WebmasterWorld Senior Member 10+ Year Member



It's time to have a new Forum here, "search engine cemetery", where we can put flowers...(in gif format).

Knowing their incomes from "partner sites listing" they want to do it theirselve.

Marcia

9:18 pm on Aug 16, 2001 (gmt 0)

WebmasterWorld Senior Member 10+ Year Member



>relatively inexpensive investment...

It might be not only inexpensive, but another way to test the keyphrases, which adwords is so good for.
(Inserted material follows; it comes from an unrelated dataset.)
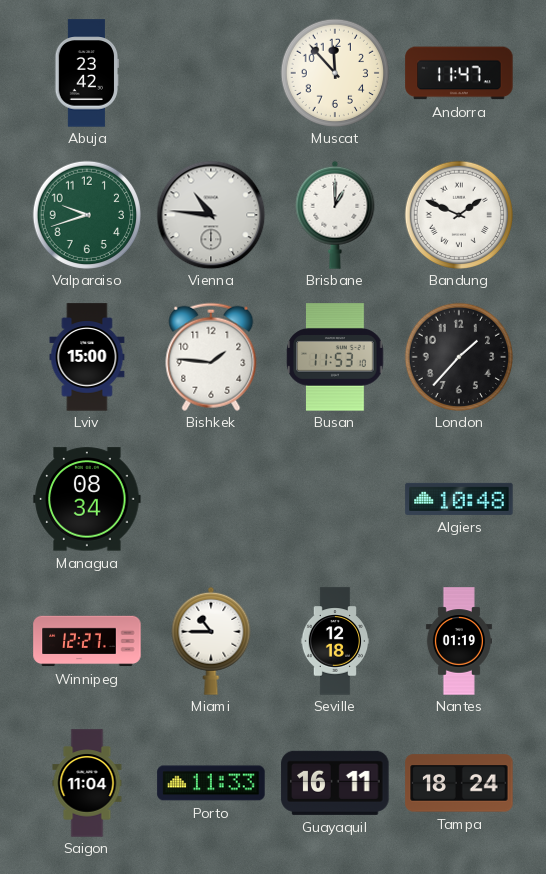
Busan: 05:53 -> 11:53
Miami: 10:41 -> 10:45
Just for big sites. Not pleasant though, that it's a minimum of 500 pages, they're blocking out a lot of good, relevant sites, including Mom & Pop.
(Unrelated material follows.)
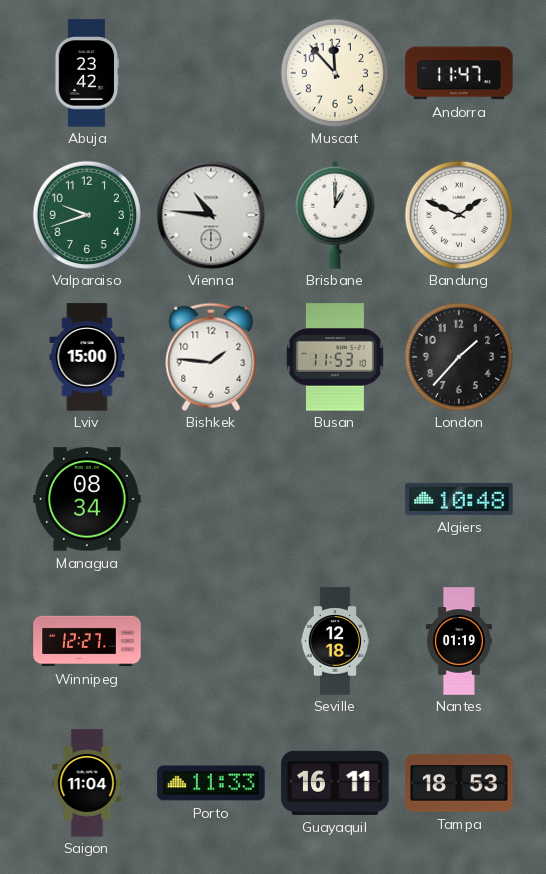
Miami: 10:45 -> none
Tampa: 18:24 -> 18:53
I wrote a detailed email, asking a lot of questions, including whether several third level domains would qualify as one. They've left out a lot of information, probably wanting their salespeople to get sales prospect names and info.

Oh, and JK, I noticed that today is a year since your arrival here. Happy Anniversary!

bigjohnt

9:34 pm on Aug 16, 2001 (gmt 0)

10+ Year Member



I inquired about searchfeed also. Got a form letter, asking for contact info including URL. I imagine, they will eventually do an internal "controlled auction" with competing bidders with sites <and budgets> large enough to play. Users will get very sick of seeing the same sites across all permutations of their search terms, and voila! ..less traffic, once again. Another spike in AV's impending coffin.

IMHO of course..;)

WebGuerrilla

2:12 am on Aug 18, 2001 (gmt 0)

WebmasterWorld Senior Member 10+ Year Member




Just got back from San Francisco. AV had a quite an army of reps pushintg the new program. The program is only for clients with more that 500 pages.

According to the reps, the feed will be ranked using the samer algo applied to normal pages. The cost of the program is $8.00 per URL an $.20 per click.

When I asked them to explain how the program was different than cloaking, they were a bit lost for words... :)

JK_Bowman

2:32 am on Aug 18, 2001 (gmt 0)



Hey G.

That's good info.. Thanks...

It seems to me, however, that it would be much more cost effective to just cloak than to pay $.20 cents per click.

Also, thank you Marcia for the 'happy anniversary' thought. :)

redzone

5:35 am on Aug 24, 2001 (gmt 0)

WebmasterWorld Senior Member 10+ Year Member



The unique thing about the trusted feed program, compared to Inktomi's Index Connect program is that AV is not allowing any "mirror domains" to be used for submission.

That's right, the client's end site has to be submitted. We are one of five SEO companies selected for Phase 1, although they are marketing direct to individual networks.

The upside for end clients, is that sites with a database of products that are presented through dynamic HTML and CGI, will be able to be indexed in AV. Another plus, is that the XML feed will control which pages are presented for indexing. So a network that has not had AV "deep crawl" properly can take advantage of the program.

The negatives are obvious, but AV controls their index.

creep

8:32 pm on Aug 24, 2001 (gmt 0)

10+ Year Member



I paid for inclusion and get spidered once a week. It only has gone 2 pages on its deepest crawl...anyone similar?

Brett_Tabke

10:46 am on Aug 28, 2001 (gmt 0)

WebmasterWorld Administrator 10+ Year Member Top Contributors Of The Month



How can anyone justify the cost of such a program compared to just buying traffic at Goto or via banner ads?